The lab shows that the sample mean is not always the best estimator.
-
Calculating Confidence Intervals: This lab allows the user to calculate
confidence intervals for the 11 different one and two sample inference
situations for means, variances, and proportion problems usually
covered in an introductory course.
-
Interpreting Confidence Intervals: This lab allows the user to generate
50, 100, or 150 samples (or pairs of samples) of user specified size
from one of
four parent populations (normal, uniform, exponential, and 0-1)

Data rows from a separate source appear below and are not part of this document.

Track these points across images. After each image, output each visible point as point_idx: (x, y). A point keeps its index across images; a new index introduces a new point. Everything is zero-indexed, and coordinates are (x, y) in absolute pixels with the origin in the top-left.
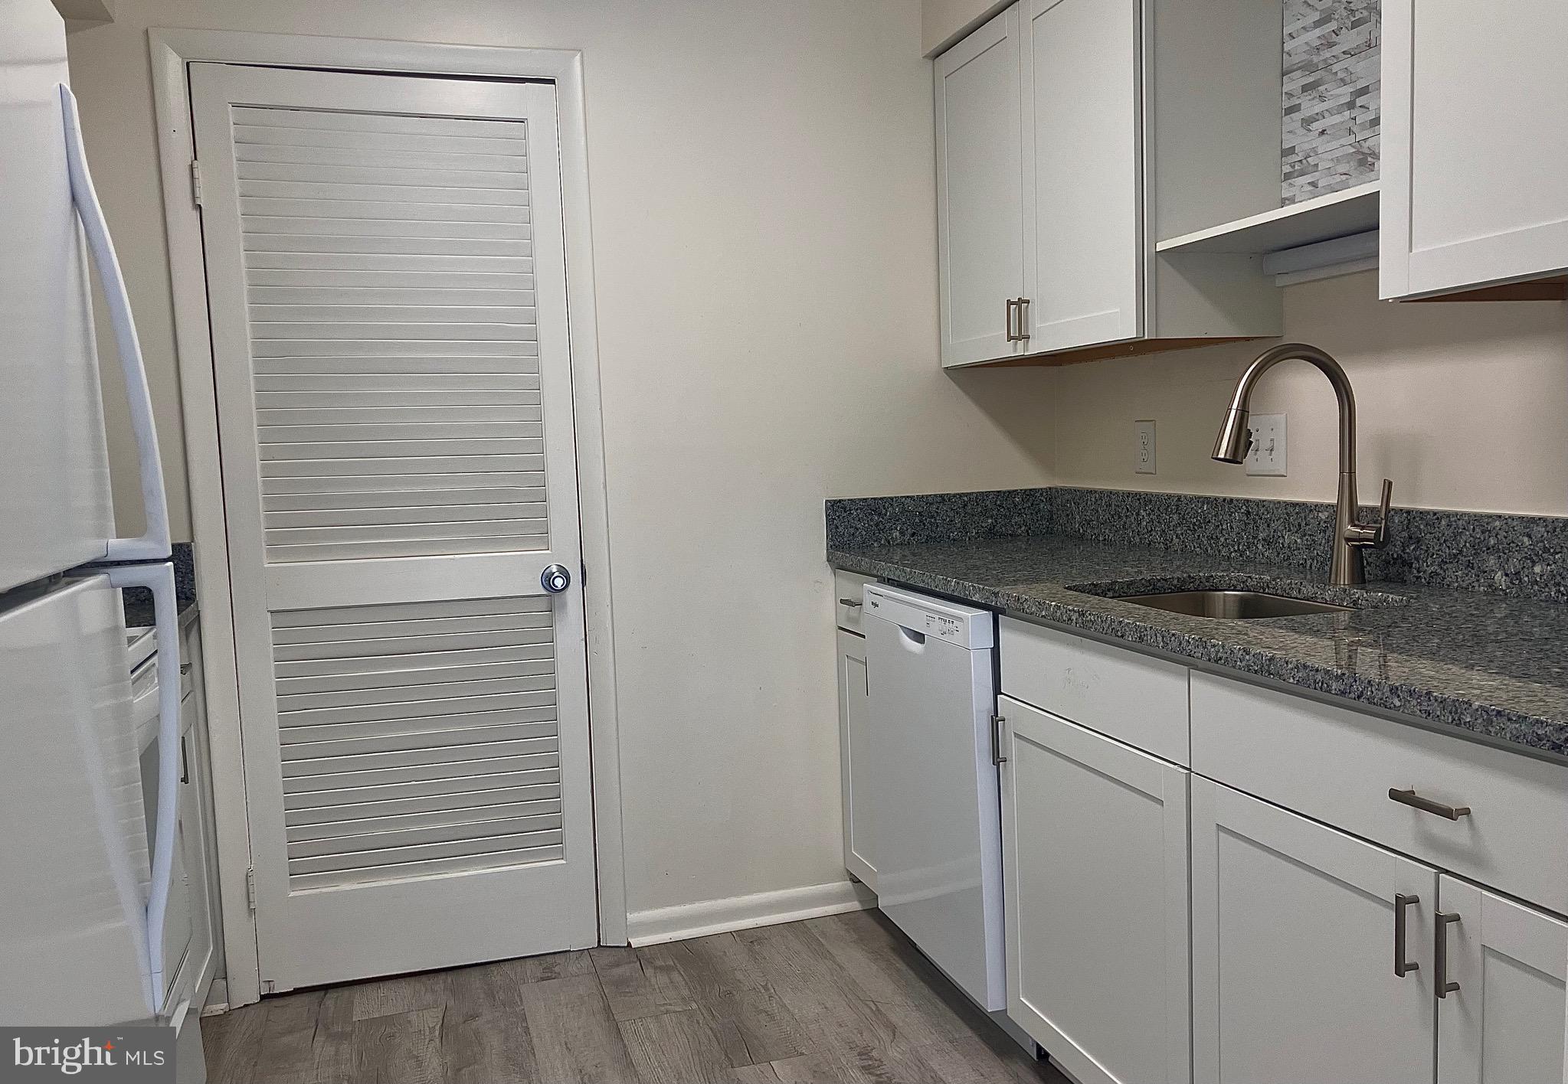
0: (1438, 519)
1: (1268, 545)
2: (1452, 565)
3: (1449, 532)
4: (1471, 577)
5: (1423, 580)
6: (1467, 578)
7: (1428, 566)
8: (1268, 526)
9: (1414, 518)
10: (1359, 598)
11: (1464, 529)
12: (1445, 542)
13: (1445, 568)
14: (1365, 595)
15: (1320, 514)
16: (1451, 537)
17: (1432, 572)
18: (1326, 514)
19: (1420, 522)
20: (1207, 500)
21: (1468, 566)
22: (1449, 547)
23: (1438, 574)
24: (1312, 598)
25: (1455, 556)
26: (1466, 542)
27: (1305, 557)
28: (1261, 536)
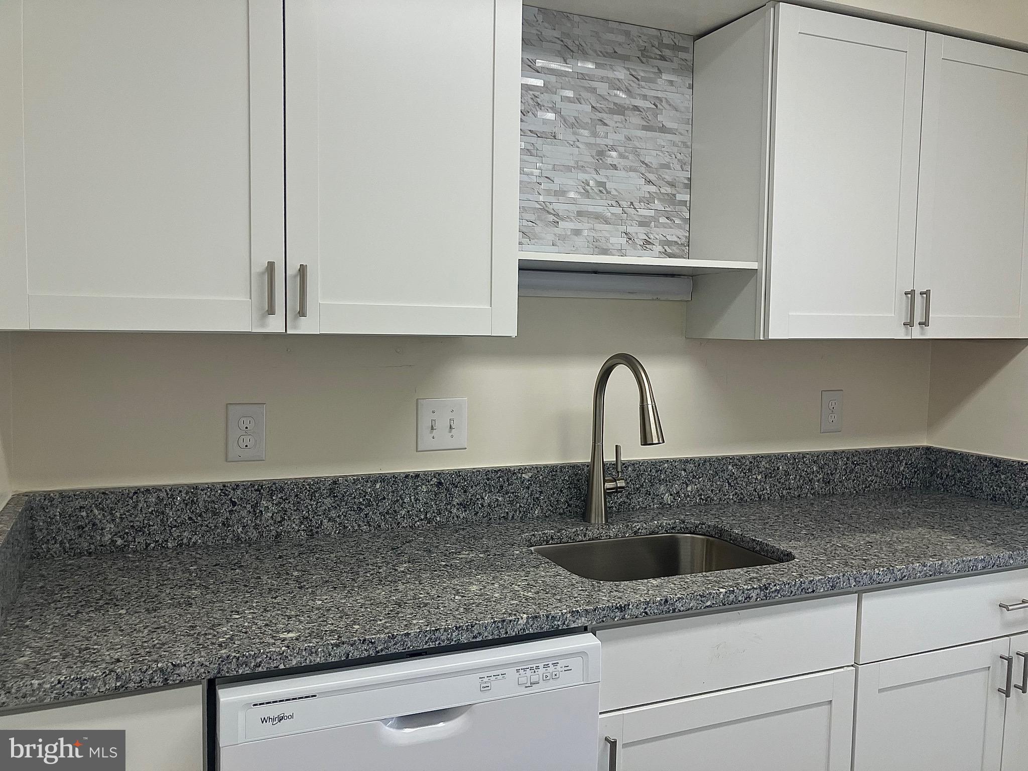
0: (626, 467)
1: (464, 508)
2: (635, 495)
3: (633, 475)
4: (649, 500)
5: (614, 508)
6: (645, 501)
7: (617, 499)
8: (465, 492)
9: (608, 468)
10: (639, 529)
11: (645, 471)
12: (630, 481)
13: (630, 497)
14: (645, 525)
15: (523, 475)
16: (635, 477)
17: (621, 502)
18: (530, 474)
19: (612, 471)
20: (383, 478)
21: (647, 493)
22: (633, 484)
23: (625, 503)
24: (597, 538)
25: (638, 489)
26: (645, 479)
27: (507, 510)
28: (455, 502)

and draw horizontal lines for the confidence intervals
(for user specified significance level)
for user specified parameter
as well as a vertical line representing the true
value of the parameter.
This allows the user to see the effect of changing significance level and
sample size on the width of intervals as well as the effect of
violation of assumptions on the confidence interval coverage probability.
-
Calculating Tests of Hypotheses: This lab allows the user to calculate
test statistics and p-values for the same 11 situations as in the
Calculating Confidence Intervals Lab. It draws a graph with
the test statistic marked and the tail areas corresponding to the
p-value shaded in.
-
Tests of Significance: This lab draws a graph of a user
specified Z, t,
Chi-square, or F curve and shades in the area corresponding to the
p-value for either a user specified or lab generated value of
a test statistic.
-
Level of Significance of a Test: This lab allows the user to generate
500 samples (or pairs of samples) of user specified size from one of
three parent populations (normal, uniform, and exponential) and calculate
the Z, one or two sample t, Chi-square, or F statistics and then
superimpose the histogram of the 500 statistics and the
theoretical normal theory curve. It shades in the area under
the curve for the rejection region (for the user specified significance level and
one or two
tailed test) and displays the proportion
of times the null hypothesis is rejected, thus showing
the agreement (disagreement) with the value of significance level if assumptions
are (are not) met.
-
Power of a Test: This lab is the same as the Level of Significance
of a Test Lab except now the user can specify the degree to which the
null hyopthesis is actually false (including actually
being true). This allows the user to see the effect
of sample size and degree of falseness on the power of the test.
-
Between and Within Variation: This lab starts by generating
and graphing two sets of four samples, each of user specified size. The first
set of four samples are from normal populations having differing means,
while in the second set the population means are all the same. All populations
have the same variance. Then the
lab allows the user to repeatedly change the population variance, each
time redrawing the plot and displaying the p-value of the One Way ANOVA
test of equality of means. This allows the user to see how the test
is comparing the between sample variability to the within sample variability.
-
Calculating One-Way ANOVA: This lab allows the user to enter sample
sizes, means, and variances (or standard deviations) for specified number of
samples and then displays the ANOVA table.
-
Chi-square Goodness of Fit Test: This lab illustrates the Chi-square
goodness of fit by generating a user specified number of points in a square
and then placing a grid of (user specified number of) boxes on the points,
counting how many are in each box, and then displaying the p-value
of the resulting Chi-square test. This allows users to see how nonuniform
the placement of points can look even though they are in
fact being uniformly placed.